Le Sommet pour l’action sur l’Intelligence Artificielle, qui s’est ouvert ce lundi à Paris, devait être l’occasion pour la communauté internationale de commencer à s’entendre sur la manière dont cette technologie devra être utilisée (ou pas) à l’avenir. Malheureusement, tout espoir de consensus vient de voler en éclats ; d’après Reuters, les États-Unis et le Royaume-Uni ont décidé de jouer les trouble-fêtes en refusant de signer l’une des principales déclarations communes censées émerger de l’événement.
Le contenu exact du texte en question, appelé « Déclaration sur l’intelligence artificielle inclusive et durable », ne semble pas avoir filtré pour le moment. On sait toutefois qu’il devait servir à poser les fondations d’une politique commune par rapport à l’utilisation des outils basés sur l’IA. Le mot d’ordre : s’assurer que l’IA restera « ouverte, transparente, sécurisée et digne de confiance », mais aussi « durable pour la planète et ses populations ».
Au total, une soixantaine de nations ont apposé leur signature au bas du document hier : de nombreux pays européens, mais aussi le Canada, l’Inde, le Japon ou encore la Chine. Le Royaume-Uni et leur ancienne colonie, en revanche, ont décidé de faire l’impasse, sans expliquer clairement pourquoi. Mais quelques déclarations donnent tout de même une petite idée de leurs motivations.
Des réticences stratégiques…
Côté britannique, les émissaires du gouvernement ont apparemment estimé que la signature de ce texte n’allait pas dans le même sens que leurs intérêts stratégiques.
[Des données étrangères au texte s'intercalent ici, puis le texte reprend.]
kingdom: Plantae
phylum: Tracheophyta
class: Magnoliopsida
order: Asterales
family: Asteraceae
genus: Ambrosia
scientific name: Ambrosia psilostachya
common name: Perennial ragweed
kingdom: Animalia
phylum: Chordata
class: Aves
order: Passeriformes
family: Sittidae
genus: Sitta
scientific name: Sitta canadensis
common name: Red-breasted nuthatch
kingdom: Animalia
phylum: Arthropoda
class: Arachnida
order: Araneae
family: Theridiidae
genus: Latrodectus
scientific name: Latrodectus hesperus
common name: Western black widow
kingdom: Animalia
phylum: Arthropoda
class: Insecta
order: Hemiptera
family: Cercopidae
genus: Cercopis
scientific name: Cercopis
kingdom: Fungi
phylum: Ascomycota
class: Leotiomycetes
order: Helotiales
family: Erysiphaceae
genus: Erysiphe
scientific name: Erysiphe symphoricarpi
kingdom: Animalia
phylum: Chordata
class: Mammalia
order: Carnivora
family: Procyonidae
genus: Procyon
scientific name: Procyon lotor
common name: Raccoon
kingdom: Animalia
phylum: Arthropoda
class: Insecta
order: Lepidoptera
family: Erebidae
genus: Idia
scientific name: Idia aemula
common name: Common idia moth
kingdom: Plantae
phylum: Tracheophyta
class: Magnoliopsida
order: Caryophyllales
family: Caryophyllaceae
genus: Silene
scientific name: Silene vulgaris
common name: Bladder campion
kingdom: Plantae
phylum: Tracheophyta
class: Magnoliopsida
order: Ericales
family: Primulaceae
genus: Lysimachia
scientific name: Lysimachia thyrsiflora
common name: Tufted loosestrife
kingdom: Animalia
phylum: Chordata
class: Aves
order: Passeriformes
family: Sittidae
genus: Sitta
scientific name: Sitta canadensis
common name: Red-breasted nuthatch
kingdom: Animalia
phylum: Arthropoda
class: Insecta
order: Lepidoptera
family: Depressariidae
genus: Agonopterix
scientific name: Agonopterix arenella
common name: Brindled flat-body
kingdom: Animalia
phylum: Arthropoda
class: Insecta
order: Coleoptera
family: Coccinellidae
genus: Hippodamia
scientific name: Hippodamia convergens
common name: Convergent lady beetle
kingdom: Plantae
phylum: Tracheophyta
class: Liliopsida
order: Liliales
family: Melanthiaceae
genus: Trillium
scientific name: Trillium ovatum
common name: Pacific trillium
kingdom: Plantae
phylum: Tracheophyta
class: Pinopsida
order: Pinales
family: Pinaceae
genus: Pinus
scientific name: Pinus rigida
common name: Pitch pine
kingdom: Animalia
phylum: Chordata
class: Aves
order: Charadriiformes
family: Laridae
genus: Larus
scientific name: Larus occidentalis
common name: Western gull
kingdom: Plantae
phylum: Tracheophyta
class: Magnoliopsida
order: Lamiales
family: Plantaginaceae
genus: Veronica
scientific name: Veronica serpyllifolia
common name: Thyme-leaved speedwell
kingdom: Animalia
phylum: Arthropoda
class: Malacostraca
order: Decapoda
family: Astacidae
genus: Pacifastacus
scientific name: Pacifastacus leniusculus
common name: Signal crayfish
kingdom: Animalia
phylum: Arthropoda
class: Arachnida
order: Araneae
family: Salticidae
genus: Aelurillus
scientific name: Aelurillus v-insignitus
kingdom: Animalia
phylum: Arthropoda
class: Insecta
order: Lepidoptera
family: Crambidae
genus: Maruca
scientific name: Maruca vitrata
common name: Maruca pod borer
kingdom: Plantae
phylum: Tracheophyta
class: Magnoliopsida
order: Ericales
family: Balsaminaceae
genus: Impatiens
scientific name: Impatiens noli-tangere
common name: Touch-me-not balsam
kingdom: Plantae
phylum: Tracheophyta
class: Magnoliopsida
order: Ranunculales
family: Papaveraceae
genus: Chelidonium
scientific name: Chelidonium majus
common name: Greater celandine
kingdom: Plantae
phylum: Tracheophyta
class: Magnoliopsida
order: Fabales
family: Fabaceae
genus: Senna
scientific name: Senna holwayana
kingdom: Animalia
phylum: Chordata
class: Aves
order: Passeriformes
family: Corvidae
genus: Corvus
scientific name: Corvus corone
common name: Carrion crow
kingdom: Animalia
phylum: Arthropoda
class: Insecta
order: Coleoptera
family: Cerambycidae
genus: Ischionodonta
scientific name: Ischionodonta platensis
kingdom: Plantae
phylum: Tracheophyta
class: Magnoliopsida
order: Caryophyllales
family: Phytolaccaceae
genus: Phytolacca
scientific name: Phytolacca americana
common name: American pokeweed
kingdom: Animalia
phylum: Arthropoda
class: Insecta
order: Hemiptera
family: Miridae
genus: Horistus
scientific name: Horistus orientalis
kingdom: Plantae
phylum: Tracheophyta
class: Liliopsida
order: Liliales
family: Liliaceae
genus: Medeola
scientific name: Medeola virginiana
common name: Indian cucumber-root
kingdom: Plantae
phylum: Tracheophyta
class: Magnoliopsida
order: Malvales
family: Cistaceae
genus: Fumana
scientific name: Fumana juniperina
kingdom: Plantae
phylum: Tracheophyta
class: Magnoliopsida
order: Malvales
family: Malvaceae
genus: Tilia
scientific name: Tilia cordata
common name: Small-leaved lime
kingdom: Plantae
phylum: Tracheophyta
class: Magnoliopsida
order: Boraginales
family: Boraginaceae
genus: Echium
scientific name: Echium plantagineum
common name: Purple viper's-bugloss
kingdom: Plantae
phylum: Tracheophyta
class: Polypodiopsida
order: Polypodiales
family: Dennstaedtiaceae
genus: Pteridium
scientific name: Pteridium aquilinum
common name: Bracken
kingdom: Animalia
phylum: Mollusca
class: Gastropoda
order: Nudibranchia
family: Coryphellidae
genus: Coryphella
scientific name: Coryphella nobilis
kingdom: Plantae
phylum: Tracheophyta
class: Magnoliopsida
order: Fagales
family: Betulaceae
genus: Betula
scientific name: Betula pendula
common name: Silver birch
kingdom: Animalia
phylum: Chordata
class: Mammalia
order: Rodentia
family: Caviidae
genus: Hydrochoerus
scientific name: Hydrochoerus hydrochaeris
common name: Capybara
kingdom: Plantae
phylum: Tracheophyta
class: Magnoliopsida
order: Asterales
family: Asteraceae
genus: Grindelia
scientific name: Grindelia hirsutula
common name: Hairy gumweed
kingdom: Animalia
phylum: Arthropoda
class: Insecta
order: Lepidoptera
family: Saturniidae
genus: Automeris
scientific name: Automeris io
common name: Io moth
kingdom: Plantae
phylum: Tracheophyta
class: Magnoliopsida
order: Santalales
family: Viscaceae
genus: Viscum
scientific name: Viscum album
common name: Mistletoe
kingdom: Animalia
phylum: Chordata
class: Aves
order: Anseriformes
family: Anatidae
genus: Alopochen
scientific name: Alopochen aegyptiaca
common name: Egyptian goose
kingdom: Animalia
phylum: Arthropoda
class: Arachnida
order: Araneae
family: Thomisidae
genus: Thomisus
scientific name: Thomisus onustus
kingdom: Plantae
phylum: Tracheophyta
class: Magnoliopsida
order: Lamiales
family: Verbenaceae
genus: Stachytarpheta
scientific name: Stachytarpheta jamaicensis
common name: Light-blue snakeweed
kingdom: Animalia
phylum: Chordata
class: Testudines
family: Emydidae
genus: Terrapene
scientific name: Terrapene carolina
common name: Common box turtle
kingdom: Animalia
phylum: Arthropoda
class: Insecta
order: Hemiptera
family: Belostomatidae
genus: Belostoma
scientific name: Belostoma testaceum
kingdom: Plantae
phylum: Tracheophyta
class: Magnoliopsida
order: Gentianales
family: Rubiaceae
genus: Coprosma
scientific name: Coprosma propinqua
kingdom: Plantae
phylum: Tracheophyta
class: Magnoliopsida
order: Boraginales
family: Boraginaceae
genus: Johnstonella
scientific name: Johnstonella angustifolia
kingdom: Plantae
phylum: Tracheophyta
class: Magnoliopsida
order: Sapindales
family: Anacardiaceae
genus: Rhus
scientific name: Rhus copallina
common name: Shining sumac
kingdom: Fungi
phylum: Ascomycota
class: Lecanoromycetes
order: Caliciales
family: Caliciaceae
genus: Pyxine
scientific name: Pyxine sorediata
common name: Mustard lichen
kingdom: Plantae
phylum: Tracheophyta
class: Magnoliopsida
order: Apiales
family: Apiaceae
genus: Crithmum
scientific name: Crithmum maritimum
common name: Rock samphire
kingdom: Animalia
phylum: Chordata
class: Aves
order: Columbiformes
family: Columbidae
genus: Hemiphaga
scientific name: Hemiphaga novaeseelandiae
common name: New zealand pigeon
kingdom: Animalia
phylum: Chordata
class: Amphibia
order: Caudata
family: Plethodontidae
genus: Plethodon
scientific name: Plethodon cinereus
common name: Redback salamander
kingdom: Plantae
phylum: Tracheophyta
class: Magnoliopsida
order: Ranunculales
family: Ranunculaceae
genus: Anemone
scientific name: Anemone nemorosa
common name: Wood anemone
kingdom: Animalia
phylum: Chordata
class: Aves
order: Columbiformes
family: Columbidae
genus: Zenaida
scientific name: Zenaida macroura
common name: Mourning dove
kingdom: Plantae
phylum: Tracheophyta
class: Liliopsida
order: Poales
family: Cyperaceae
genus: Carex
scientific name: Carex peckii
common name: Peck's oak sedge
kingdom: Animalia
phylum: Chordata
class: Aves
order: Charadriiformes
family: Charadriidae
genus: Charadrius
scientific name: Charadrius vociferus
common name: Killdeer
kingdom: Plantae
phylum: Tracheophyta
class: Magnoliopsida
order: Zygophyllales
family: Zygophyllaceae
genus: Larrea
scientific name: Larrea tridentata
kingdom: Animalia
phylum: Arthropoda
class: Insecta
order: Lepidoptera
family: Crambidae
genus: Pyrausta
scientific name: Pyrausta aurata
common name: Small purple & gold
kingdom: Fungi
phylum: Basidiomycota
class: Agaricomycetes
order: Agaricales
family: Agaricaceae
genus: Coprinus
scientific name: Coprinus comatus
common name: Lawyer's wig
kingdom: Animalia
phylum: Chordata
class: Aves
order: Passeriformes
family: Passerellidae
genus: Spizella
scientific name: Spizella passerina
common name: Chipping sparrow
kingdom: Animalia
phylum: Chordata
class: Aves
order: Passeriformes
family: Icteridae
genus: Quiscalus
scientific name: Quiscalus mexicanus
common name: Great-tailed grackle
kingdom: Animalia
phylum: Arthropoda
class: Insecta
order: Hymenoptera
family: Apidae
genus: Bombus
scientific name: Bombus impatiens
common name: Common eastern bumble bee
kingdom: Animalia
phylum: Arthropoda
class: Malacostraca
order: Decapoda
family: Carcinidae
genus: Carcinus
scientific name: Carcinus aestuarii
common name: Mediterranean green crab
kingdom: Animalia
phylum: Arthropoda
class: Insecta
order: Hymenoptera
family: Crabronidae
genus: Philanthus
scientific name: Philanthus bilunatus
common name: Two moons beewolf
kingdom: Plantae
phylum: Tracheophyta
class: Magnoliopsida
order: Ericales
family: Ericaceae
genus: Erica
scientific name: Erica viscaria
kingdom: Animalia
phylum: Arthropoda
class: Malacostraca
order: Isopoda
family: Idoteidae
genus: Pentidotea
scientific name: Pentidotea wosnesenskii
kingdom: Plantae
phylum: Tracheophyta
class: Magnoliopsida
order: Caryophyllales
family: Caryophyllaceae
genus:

Le porte-parole du Premier ministre Keir Starmer, cité par le Guardian, a en effet déclaré que son pays ne « s’engagerait dans aucune initiative qui n’est pas dans l’intérêt national » du Royaume-Uni.
Selon la même source, il a toutefois ajouté que son pays avait tout de même accepté de rejoindre la Coalition pour l’IA durable et apporté son soutien à une autre déclaration commune sur la cybersécurité. Deux points qui montrent que nos voisins d’outre-Manche ne sont pas entièrement réticents à toute forme de coopération sur ce sujet.
Les réticences des Américains semblent toutefois plus marquées. JD Vance, le Vice-Président des États-Unis, s’est d’abord illustré à travers une allocution où il a durement critiqué les « régulations excessives » mises en place par l’Europe, qui pourraient selon lui « tuer cette industrie transformatrice ».
Un positionnement pas surprenant. Le modèle américain est largement basé sur le fait de laisser une grande marge de manœuvre aux géants de l’industrie. L’Europe, de son côté, se montre de plus en plus stricte à leur égard à travers des textes comme le DSA, qui impose certaines restrictions aux réseaux sociaux pour la plupart américains. Du point de vue de l’administration américaine, le refus de cette signature est donc une façon de préserver la mainmise actuelle des géants américains de l’IA, comme OpenAI, Google, Microsoft, ou Meta, pour ne citer qu’eux.
…mais aussi politiques
Mais ce n’est apparemment pas le seul élément qui a motivé l’abstention américaine. Un autre élément, encore plus politique, a émergé du discours de Vance : il semble que le gouvernement de Donald Trump ait profité de l’occasion pour marquer sa ferme opposition à toute alliance avec la Chine. « S’allier à de tels régimes n’est jamais rentable sur le long terme », cite le Guardian.
Là encore, il ne s’agit pas vraiment d’une surprise, connaissant les relations plus que tendues entre les deux superpuissances. Il est toutefois regrettable que l’Oncle Sam ait détourné cette opportunité de renforcer la coopération internationale pour s’offrir une occasion de tacler son rival devant la planète entière.
Il n’est pas exclu que l’abstention de ces deux poids lourds contribue à l’émergence de deux camps distincts, ce qui n’est pas idéal connaissant l’importance stratégique et économique croissante de cette technologie. Il sera donc intéressant de voir quel impact ce traité va avoir sur l’évolution de l’industrie à l’échelle globale à moyen et long terme.